Когда я окончил институт, и начал работать на заводе, отношения с отцом стали развиваться динамичнее. Меня пригласили на дачу на Николиной горе, где я провел прекрасный день. Отец расспрашивал меня о смысле выполняемой мной работы и остался доволен ответом. Мне позволили ездить на мотоцикле по Николиной горе. Я никогда не забуду той свободы, которую получил и, одаренный бобровой шапкой, вернулся в инженерное общежитие.
Назревал период аспирантуры, содержание которой все больше захватывало отца. Я торжествовал и, если отец был занят, то я разговаривал с его женой – Людмилой Михайловной, которая боготворила отца и очень хорошо относилась ко мне. Аспирантура окончилась, я удачно защитил диссертацию, по теме, которую выбрал сам и сам разработал, что понравилось отцу, который помнил члена–корр. Ягодина Г.А., бывшего некоторое время его аспирантом.
На моей защите присутствовали Вера Александрова Ратобыльская и жена отца Людмила Михайловна. Я уже начал считаться своим на кафедре физики и, вдруг, отца свалил инфаркт, и наступила практически мгновенная смерть. Это было в марте 1969 года.
Как бы я мечтал так же, “по Тарасовски”, окончить жизнь, но мне была суждена тяжелейшая доля человека, страдающего мучительными болями, наподобие тех, которые испытывал “Овод” и в придачу паралич всей правой половины тела. Я часто говорю себе: “Будь доволен тем, что имеешь. Главное – у тебя ясный ум и высокая работоспособность”.

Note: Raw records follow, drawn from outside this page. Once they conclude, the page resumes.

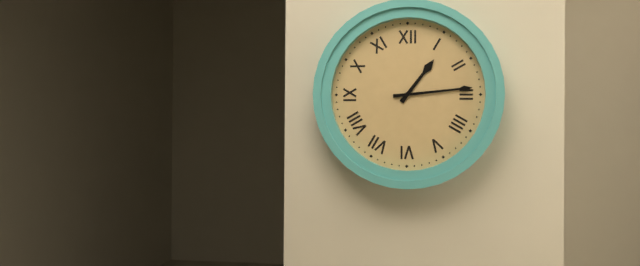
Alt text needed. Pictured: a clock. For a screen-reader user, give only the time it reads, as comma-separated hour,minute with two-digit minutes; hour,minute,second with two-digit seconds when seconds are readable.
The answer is 1,14
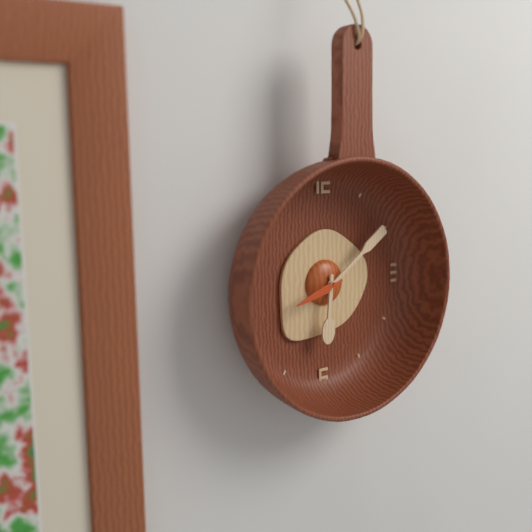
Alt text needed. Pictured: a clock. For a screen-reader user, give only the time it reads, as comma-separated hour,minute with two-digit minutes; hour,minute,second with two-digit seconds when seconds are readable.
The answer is 6,09,42
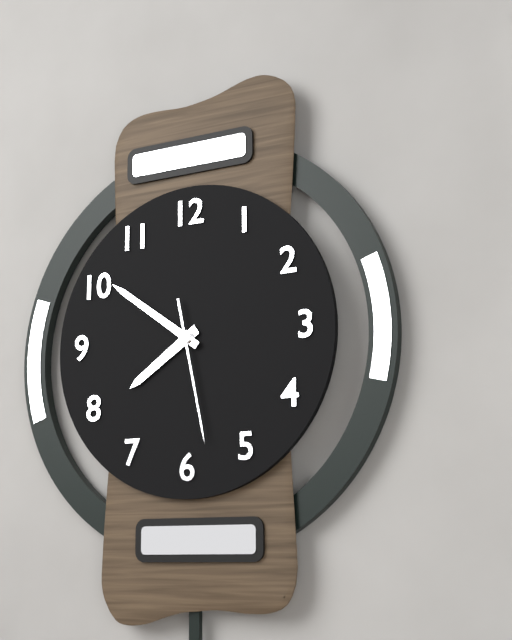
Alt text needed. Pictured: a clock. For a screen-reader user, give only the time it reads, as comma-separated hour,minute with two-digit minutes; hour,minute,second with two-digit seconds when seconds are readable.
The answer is 7,51,28
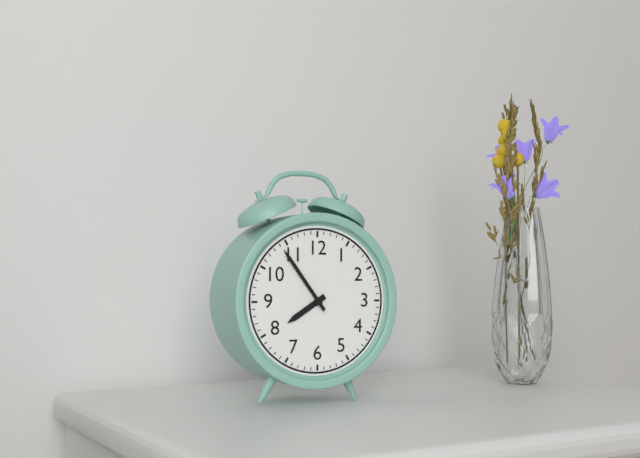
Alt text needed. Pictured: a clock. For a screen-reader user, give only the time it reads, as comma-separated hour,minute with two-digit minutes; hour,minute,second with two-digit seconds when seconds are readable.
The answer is 7,54
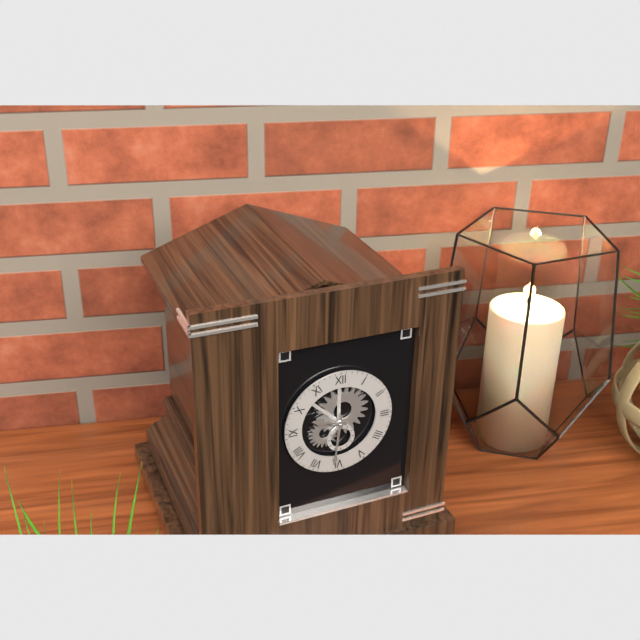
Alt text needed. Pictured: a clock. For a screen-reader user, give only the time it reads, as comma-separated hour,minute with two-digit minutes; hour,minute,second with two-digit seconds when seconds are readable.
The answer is 9,31
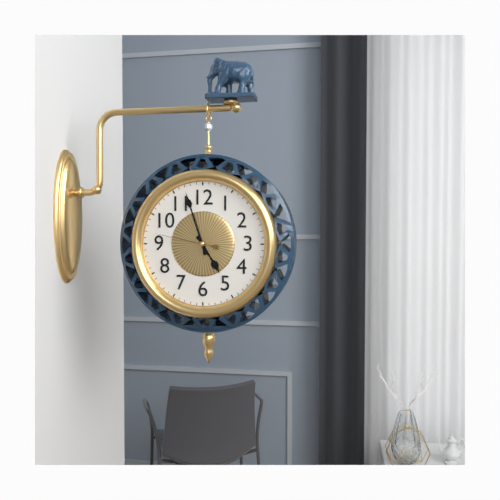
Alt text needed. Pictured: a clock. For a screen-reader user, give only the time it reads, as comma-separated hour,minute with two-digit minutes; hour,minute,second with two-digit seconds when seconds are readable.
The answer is 4,57,47
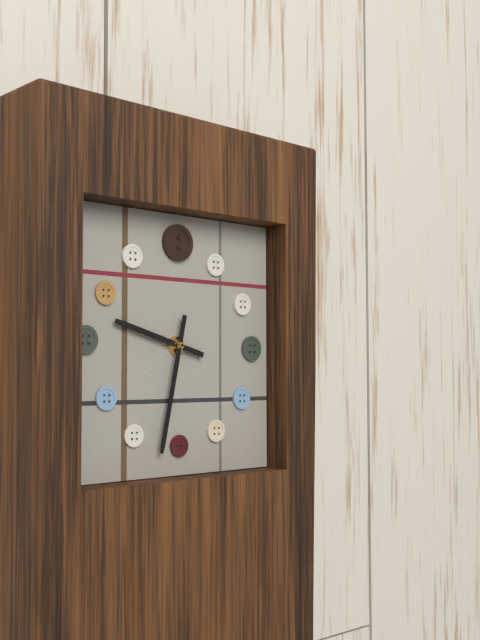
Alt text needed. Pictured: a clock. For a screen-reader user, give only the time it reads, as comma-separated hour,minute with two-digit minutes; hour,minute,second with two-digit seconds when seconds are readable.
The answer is 9,32
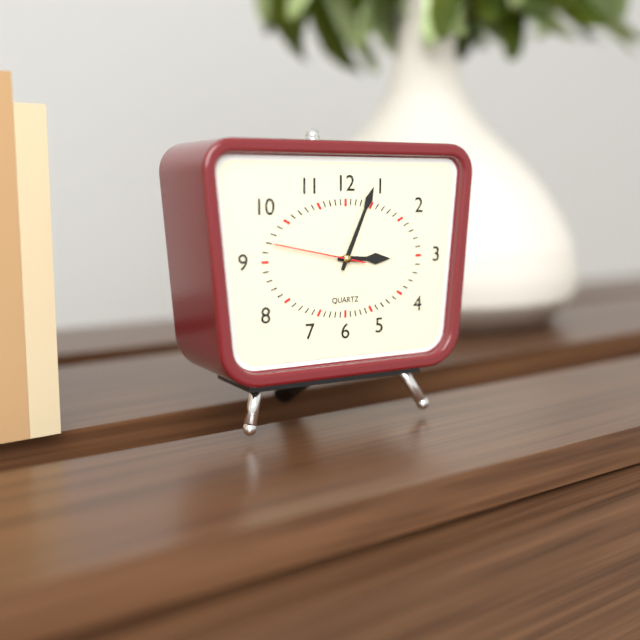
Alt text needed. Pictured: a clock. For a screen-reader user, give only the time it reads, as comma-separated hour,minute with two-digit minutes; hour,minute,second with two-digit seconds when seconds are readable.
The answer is 3,04,47
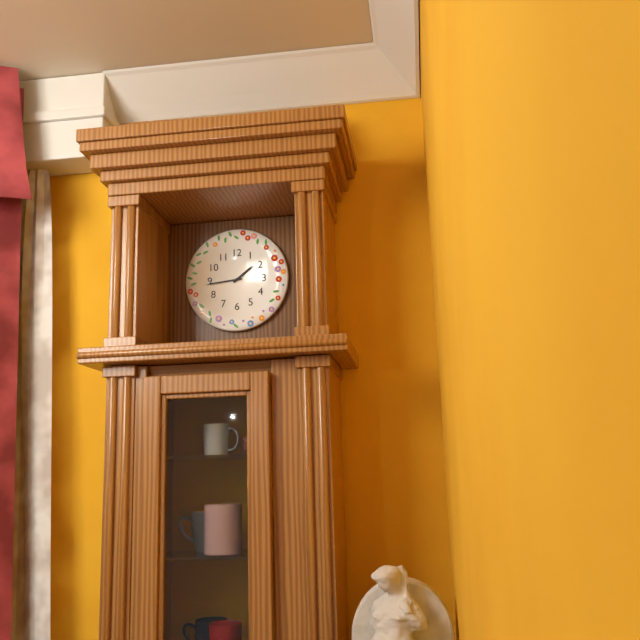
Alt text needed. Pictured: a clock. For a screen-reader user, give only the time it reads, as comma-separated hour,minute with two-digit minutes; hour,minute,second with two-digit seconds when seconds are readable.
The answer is 1,44
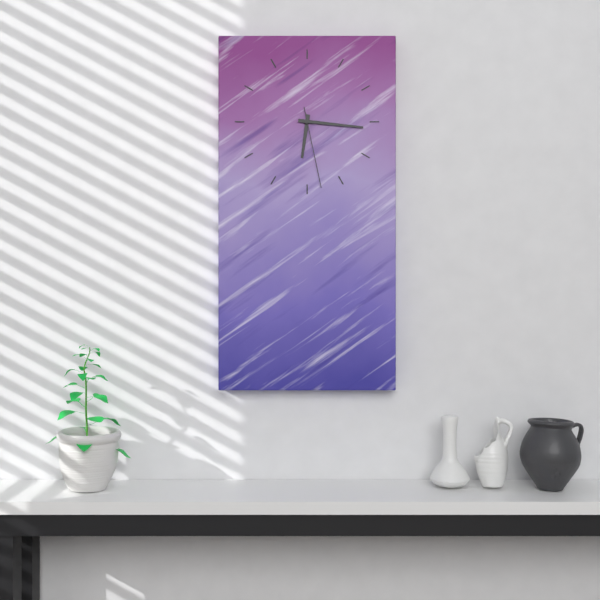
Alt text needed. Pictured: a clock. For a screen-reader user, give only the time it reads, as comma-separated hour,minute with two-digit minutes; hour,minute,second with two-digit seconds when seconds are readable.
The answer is 6,16,28
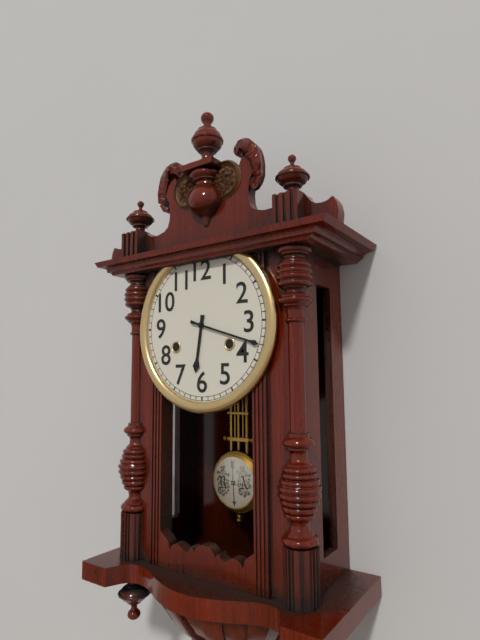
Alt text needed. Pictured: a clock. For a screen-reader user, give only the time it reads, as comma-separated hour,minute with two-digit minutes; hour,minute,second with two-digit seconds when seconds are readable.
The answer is 6,18
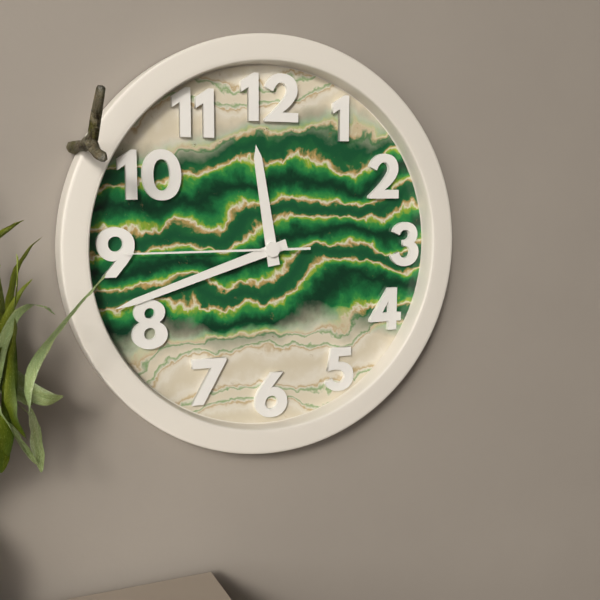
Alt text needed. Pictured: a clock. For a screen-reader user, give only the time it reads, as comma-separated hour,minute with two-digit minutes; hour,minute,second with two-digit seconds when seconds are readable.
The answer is 11,42,45
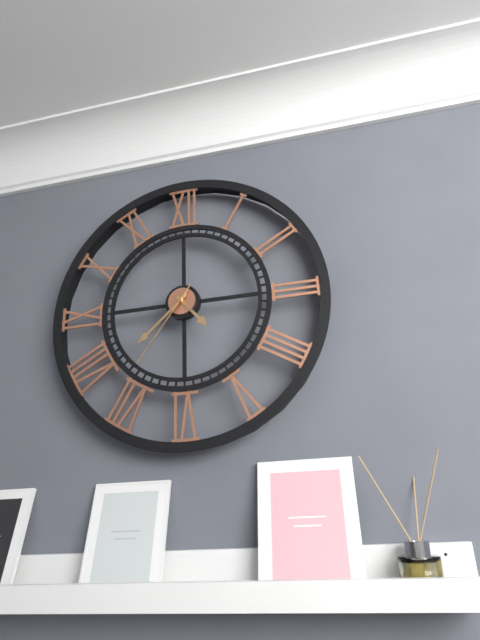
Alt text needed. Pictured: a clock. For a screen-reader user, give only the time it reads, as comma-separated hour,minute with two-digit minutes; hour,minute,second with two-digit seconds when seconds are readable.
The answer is 4,38,36
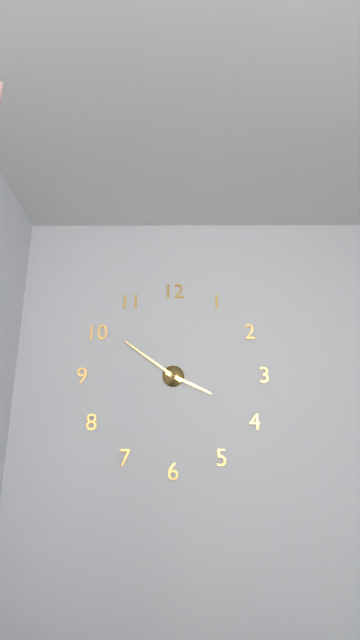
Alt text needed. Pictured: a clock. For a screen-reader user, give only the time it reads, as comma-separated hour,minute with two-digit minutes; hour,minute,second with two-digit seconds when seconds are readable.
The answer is 3,51
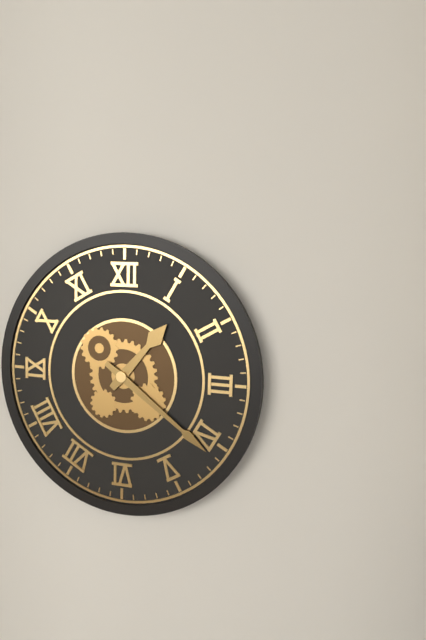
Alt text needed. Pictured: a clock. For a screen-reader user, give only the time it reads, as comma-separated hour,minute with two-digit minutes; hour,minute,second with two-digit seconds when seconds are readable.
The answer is 1,21
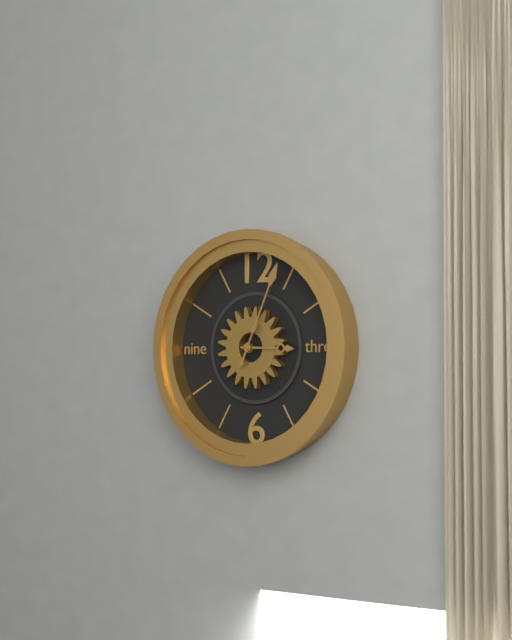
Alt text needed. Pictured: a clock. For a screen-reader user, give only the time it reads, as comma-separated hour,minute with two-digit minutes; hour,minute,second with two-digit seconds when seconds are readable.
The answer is 3,04
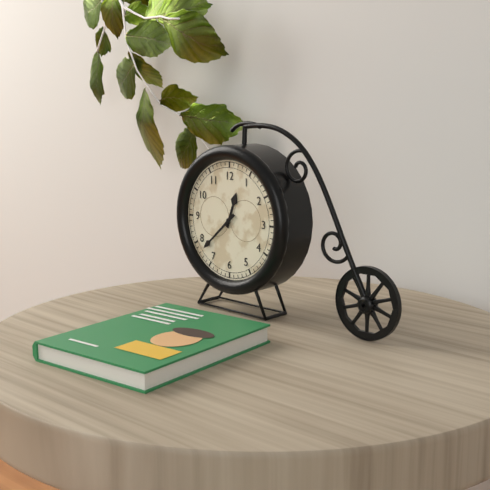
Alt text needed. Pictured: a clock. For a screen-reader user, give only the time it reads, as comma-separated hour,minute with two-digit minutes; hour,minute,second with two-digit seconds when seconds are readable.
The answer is 12,38
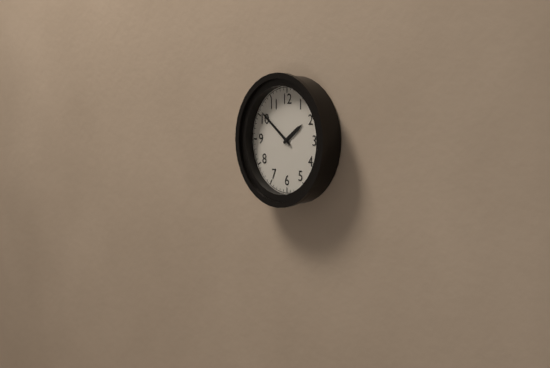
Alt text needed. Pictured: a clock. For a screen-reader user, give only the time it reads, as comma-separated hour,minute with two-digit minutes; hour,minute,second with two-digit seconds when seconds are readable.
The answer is 1,51
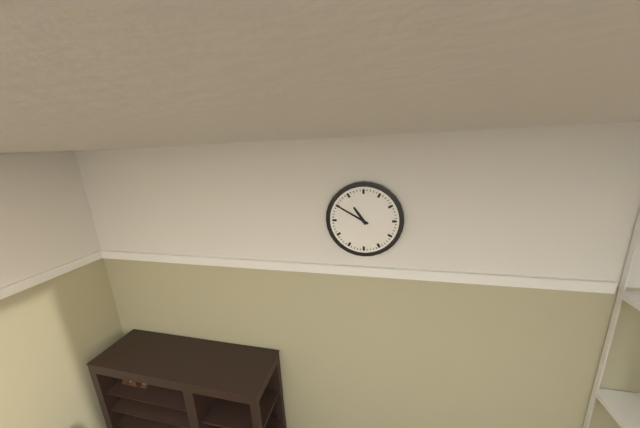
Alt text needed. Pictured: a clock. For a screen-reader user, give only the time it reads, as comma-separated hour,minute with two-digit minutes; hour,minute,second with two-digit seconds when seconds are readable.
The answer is 10,50
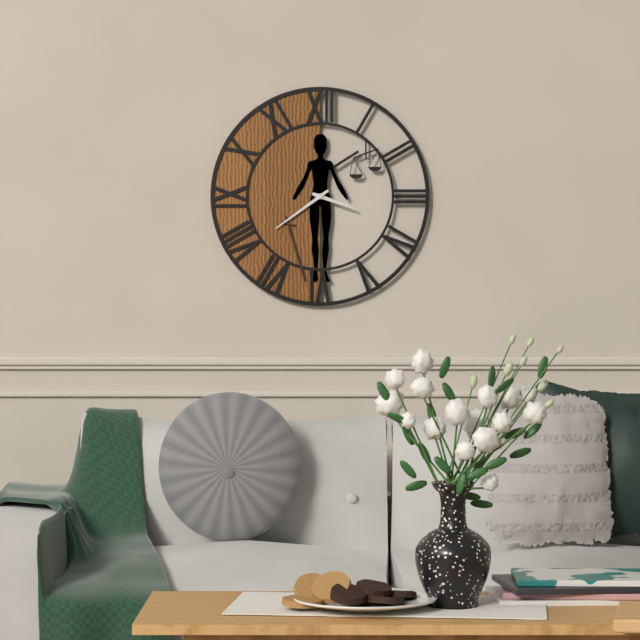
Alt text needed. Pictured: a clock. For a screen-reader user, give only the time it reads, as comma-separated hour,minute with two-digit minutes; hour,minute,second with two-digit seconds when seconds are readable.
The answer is 3,39
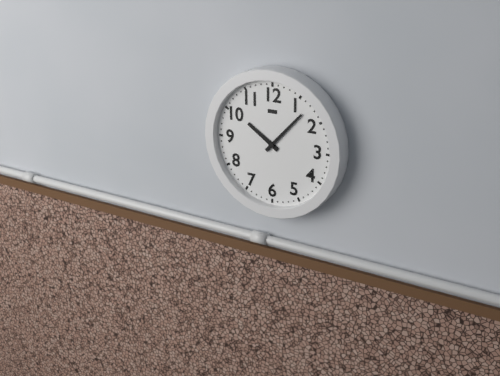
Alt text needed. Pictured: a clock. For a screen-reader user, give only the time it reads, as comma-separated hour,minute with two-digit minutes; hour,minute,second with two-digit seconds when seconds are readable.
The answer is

- Интересно, одобрил бы меня отец? – думал я частенько, и это означало, что я признал отца только после его смерти. Странная штука жизнь!
Отец
Цепные и слоистые структуры
Будили мысль его как медный гонг.
Житейское для столь живой натуры
Далеким было, дальше, чем Гонконг.
Рождали интерес алмаз, графит, рутил
Как атом с атомом в них сцеплен.
Модель кристалла он крутил,
И думал о движеньях мертвой цепи.
Был поэтичен, называл фононы
Неслышной музыкой цепей.
Но вот конфуз - чужое в его тоне
Мне слышалось - ну хоть убей.
Однажды я пытался рассказать
О творчестве простого инженера...
Отец спросил в ответ про мать
И снова о цепях, все в той манере...
Заговорил о Шульце и об Иоффе
- Людмила! крикнул вдруг сердясь,
- Ну, где ж обещанное кофе?!
Мы разошлись, поспешно распростясь…
Через три месяца - звонок тревожный
И чей-то голос, хлесткий как удар,
Принес мне весть о том, что невозможным
Казалось мне. Ушел великий дар!
Мне знак об этом слишком поздно послан:
Извечная у нас, людей, беда.
Ценить мы начинаем только после,
Иль не оценим вовсе никогда.
С именем отца всегда ассоциируются имена Оксаны Мостовой и Алика Очкина, которые на первом курсе решили задачу отрицательной инерции. Эту задачу отец предложил всем решить дома.
Как сейчас, я помню удивительное поведение шарика, наполненного гелием и привязанного к тележке. Шарик отклонялся при торможении тележки в сторону, противоположную той, которую мы привыкли видеть. Отец с восхищением говорил об Оксане и Алике, но я не завидовал. Я решил эту задачу почти сейчас же, но не признался.